Invisibility has always been a neat idea. Some of it has been explored before and it has been used in many fashions. But to have it done in this particular way is another story. Becoming invisible in this world is a scientific reality; not magic. That's what makes this a cool concept. To actually come up with a formula that disguises the human body so that it becomes transparent with any light that is reflected off it is absolutely stunning. And that is what starts off our story here.
|Sebastian Caine (Bacon), a scientist in search for opportunity|
Then there's the case of Bacon's character actually being invisible. A lot of is well done because of how delicate it is to balance between what is on screen and what actually isn't. Making a plastic face mold for Caine so the rest of his crew could see him was an incredible stroke. Let's not forget that Bacon has some fun with his character before he really starts to head off the deep end. It is from there that Hollow Man begins to become frustrating.

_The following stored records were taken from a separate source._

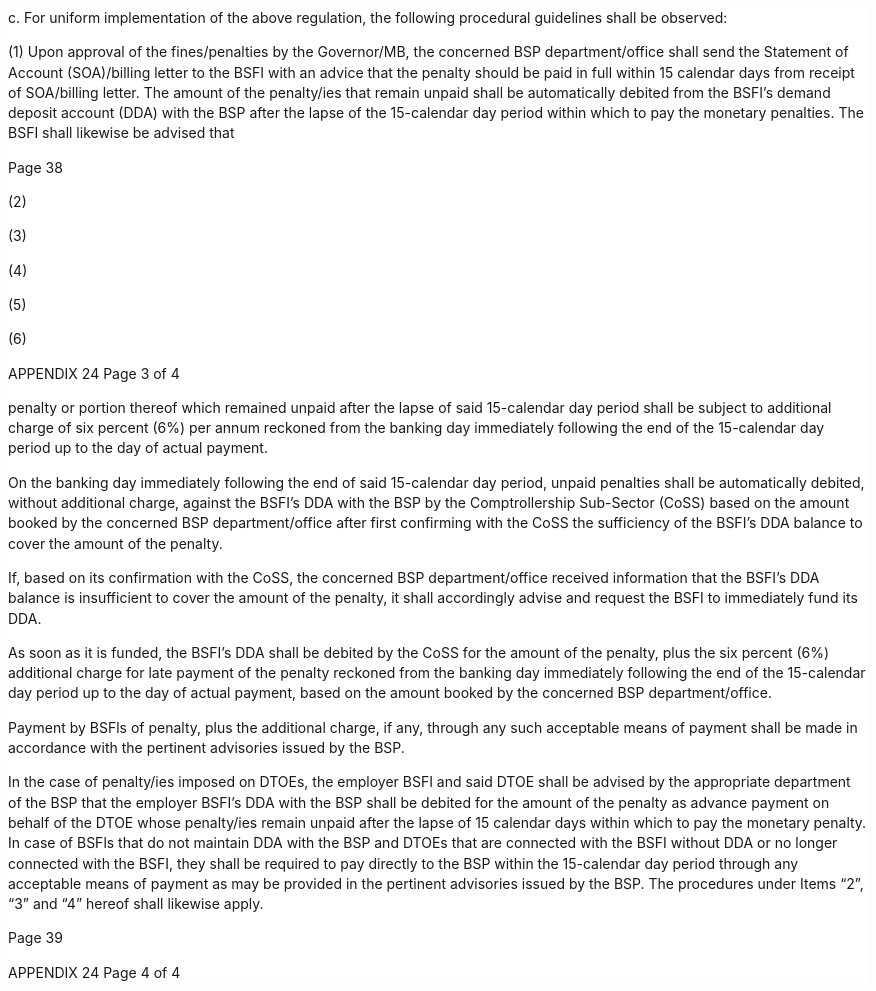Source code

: c. For uniform implementation of the above regulation, the following procedural guidelines shall be observed:

(1) Upon approval of the fines/penalties by the Governor/MB, the concerned BSP department/office shall send the Statement of Account (SOA)/billing letter to the BSFI with an advice that the penalty should be paid in full within 15 calendar days from receipt of SOA/billing letter. The amount of the penalty/ies that remain unpaid shall be automatically debited from the BSFI’s demand deposit account (DDA) with the BSP after the lapse of the 15-calendar day period within which to pay the monetary penalties. The BSFI shall likewise be advised that

Page 38

(2)

(3)

(4)

(5)

(6)

APPENDIX 24 Page 3 of 4

penalty or portion thereof which remained unpaid after the lapse of said 15-calendar day period shall be subject to additional charge of six percent (6%) per annum reckoned from the banking day immediately following the end of the 15-calendar day period up to the day of actual payment.

On the banking day immediately following the end of said 15-calendar day period, unpaid penalties shall be automatically debited, without additional charge, against the BSFI’s DDA with the BSP by the Comptrollership Sub-Sector (CoSS) based on the amount booked by the concerned BSP department/office after first confirming with the CoSS the sufficiency of the BSFI’s DDA balance to cover the amount of the penalty.

If, based on its confirmation with the CoSS, the concerned BSP department/office received information that the BSFI’s DDA balance is insufficient to cover the amount of the penalty, it shall accordingly advise and request the BSFI to immediately fund its DDA.

As soon as it is funded, the BSFI’s DDA shall be debited by the CoSS for the amount of the penalty, plus the six percent (6%) additional charge for late payment of the penalty reckoned from the banking day immediately following the end of the 15-calendar day period up to the day of actual payment, based on the amount booked by the concerned BSP department/office.

Payment by BSFls of penalty, plus the additional charge, if any, through any such acceptable means of payment shall be made in accordance with the pertinent advisories issued by the BSP.

In the case of penalty/ies imposed on DTOEs, the employer BSFI and said DTOE shall be advised by the appropriate department of the BSP that the employer BSFI’s DDA with the BSP shall be debited for the amount of the penalty as advance payment on behalf of the DTOE whose penalty/ies remain unpaid after the lapse of 15 calendar days within which to pay the monetary penalty. In case of BSFls that do not maintain DDA with the BSP and DTOEs that are connected with the BSFI without DDA or no longer connected with the BSFI, they shall be required to pay directly to the BSP within the 15-calendar day period through any acceptable means of payment as may be provided in the pertinent advisories issued by the BSP. The procedures under Items “2”, “3” and “4” hereof shall likewise apply.

Page 39

APPENDIX 24 Page 4 of 4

Like any Verhoeven film though, the gore is definitely there. By the finale of the film, Caine is one sick puppy. Some of the weapons he uses on his victims and the way he uses them are just downright brutal. Even science fiction soundtrack master Jerry Goldsmith couldn’t help this film. He definitely had the sci-fi tones in his music but no real feeling in it. Come on Goldsmith!
It's nice to see Paul Verhoeven do amazing things with the power of invisibility. However, the character of Sebastian Caine isn't anything worth watching. Kevin Bacon tries to entertain but the story spirals down into one big mess.